The grocery store chain has said that only card numbers and expiration dates were stolen, not cardholders’ names, addresses or anything else.

Rippy claims in her suit that the breach not only compromised her information, but also forced her and other members of her proposed class to spend hours canceling their compromised cards, activating replacement cards and re-establishing automatic withdrawal payment authorizations

Schnucks states in its recently-filed transfer motion that it has or plans to file similar motions in two similar Illinois suits, one from the Central District and one from the Northern District.

There are also two similar suits pending in the Eastern District of Missouri, which is where the first of the five federal suits was brought, as well as a class action complaint pending in the Circuit Court for the City of St. Louis in Missouri.

In a memorandum supporting its transfer motion, Schnucks asserts that “the alleged conduct giving rise to the plaintiffs’ complaints in all five pending federal actions is essentially the same.”
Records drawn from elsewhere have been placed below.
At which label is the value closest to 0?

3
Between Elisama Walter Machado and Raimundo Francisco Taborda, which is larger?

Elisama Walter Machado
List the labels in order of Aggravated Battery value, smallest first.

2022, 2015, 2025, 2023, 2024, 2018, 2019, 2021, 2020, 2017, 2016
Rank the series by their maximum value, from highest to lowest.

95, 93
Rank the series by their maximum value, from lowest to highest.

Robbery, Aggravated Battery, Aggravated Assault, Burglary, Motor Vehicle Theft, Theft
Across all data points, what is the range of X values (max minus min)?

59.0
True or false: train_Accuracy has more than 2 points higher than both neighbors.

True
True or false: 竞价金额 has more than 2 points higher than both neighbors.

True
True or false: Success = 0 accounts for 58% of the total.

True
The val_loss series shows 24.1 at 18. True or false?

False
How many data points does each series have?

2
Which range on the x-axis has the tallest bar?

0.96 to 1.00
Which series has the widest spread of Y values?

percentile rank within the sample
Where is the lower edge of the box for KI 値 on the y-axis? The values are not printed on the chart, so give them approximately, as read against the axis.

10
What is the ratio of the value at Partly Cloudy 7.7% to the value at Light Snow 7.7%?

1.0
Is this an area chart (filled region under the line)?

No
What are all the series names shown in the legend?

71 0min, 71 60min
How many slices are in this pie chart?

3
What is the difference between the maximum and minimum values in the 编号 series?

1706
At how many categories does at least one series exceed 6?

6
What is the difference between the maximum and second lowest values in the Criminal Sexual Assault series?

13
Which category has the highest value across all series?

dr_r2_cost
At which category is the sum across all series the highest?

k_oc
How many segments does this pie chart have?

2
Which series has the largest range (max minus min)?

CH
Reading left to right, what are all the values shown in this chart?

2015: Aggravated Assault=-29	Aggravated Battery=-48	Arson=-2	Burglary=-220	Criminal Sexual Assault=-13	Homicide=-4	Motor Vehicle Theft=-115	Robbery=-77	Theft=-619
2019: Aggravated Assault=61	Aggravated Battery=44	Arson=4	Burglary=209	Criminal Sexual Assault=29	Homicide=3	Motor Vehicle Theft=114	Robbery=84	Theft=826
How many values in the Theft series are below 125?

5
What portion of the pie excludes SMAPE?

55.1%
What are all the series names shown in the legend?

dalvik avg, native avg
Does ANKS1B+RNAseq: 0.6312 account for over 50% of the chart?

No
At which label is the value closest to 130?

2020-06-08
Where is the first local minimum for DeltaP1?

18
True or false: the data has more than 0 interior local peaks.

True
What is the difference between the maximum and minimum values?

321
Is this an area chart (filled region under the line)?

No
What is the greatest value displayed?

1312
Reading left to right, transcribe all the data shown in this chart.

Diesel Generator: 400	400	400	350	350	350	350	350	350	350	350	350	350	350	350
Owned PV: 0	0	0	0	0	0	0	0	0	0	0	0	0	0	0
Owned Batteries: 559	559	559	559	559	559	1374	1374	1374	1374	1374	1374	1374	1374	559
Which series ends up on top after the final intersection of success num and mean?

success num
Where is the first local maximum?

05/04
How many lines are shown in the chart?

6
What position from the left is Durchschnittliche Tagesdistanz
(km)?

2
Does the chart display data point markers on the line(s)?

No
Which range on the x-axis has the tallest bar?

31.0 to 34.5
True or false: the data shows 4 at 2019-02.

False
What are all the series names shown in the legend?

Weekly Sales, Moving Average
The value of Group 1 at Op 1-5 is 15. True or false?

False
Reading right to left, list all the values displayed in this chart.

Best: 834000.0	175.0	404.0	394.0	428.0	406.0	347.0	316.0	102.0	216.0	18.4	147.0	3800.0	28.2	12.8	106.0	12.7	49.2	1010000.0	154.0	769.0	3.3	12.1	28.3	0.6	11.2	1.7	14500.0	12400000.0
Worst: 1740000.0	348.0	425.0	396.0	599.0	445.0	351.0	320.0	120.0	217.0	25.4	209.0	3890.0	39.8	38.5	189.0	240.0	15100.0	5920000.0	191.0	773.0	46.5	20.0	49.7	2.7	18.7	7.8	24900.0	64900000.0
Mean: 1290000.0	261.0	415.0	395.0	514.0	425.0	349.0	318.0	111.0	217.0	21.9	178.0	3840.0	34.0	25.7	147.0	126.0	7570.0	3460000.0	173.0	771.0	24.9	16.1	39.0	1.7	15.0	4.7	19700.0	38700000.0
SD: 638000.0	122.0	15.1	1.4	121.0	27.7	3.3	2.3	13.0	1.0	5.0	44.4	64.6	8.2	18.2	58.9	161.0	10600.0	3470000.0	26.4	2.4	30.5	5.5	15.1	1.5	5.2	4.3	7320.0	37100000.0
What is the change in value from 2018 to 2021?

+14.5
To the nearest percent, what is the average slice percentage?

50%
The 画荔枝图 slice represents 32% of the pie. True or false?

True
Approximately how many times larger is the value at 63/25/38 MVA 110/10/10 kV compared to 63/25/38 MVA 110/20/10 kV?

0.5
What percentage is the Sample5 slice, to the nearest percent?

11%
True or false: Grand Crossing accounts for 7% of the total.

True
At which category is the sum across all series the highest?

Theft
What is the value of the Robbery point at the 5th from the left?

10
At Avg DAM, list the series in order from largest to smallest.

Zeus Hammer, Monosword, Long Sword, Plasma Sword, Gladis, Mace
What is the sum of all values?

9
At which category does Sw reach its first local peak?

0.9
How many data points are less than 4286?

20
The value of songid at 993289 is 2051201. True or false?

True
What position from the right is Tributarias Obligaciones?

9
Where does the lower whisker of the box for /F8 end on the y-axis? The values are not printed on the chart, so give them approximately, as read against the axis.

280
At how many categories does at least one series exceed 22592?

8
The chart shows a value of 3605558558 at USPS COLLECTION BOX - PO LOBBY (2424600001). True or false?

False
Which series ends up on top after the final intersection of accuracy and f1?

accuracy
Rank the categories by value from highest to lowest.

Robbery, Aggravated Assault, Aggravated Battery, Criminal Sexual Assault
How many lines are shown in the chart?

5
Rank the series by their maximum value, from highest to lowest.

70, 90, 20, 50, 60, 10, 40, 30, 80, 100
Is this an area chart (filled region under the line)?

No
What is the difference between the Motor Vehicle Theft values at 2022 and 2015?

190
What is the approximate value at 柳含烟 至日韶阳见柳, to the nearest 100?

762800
“The plaintiffs allege that Schnucks failed to exercise reasonable care to protect its customers’ financial information,” the memo states. “[T]he plaintiffs also allege that Schnucks failed to provide its customers with sufficient information regarding the attack. All of the plaintiffs in these cases assert the same basic claim for negligence against Schnucks.”

As such, Schnucks claims that consolidating the five federal suits to the Eastern District of Missouri “best promotes the convenience of the parties and the interests of justice.”

In seeking the transfer, Schnucks contends that Missouri would be the most convenient forum because it is headquartered in St. Louis County and most of its witnesses are located in the Eastern District of Missouri.

It also notes that the material events at issue in the five suits occurred in Missouri and all of the management decisions regarding the security breach were made there.

“The Eastern District of Missouri is the appropriate transferee court not only because litigation there is more convenient, and not only because the first-filed and most comprehensive case is pending there, but also because the general ‘interest of justice’ factors also favor that venue,” the motion states.

It adds, “Fifty-three of the 79” stores affected by the security breach “are located in Missouri, with most of these stores in the St. Louis metropolitan area. The putative class thus has a far greater relationship to Missouri than it does to Illinois

Schnucks also states in its motion that because the plaintiffs in the five federal suits seek to represent a nationwide class, “their places of residences is not a significant factor” in a forum analysis.

In addition, the grocery store chain asserts that a request pending before the U.S. Judicial Panel on Multidistrict Litigation (JPML) to consolidate the five suits should not prevent a ruling on its transfer request in Rippy’s suit.

The plaintiff in one of the Missouri suits made the request to the JPML last month. According to the panel’s website, a hearing has not yet been set over that motion.

Belleville attorney Russell K. Scott, Colorado attorney Paul G. Karlsgodt and Ohio attorney Daniel R. Warren represent Schnucks.

St. Louis attorney Jeffrey A. Millar and Wood River attorneys Thomas and Peter Maag represent Rippy and the proposed class.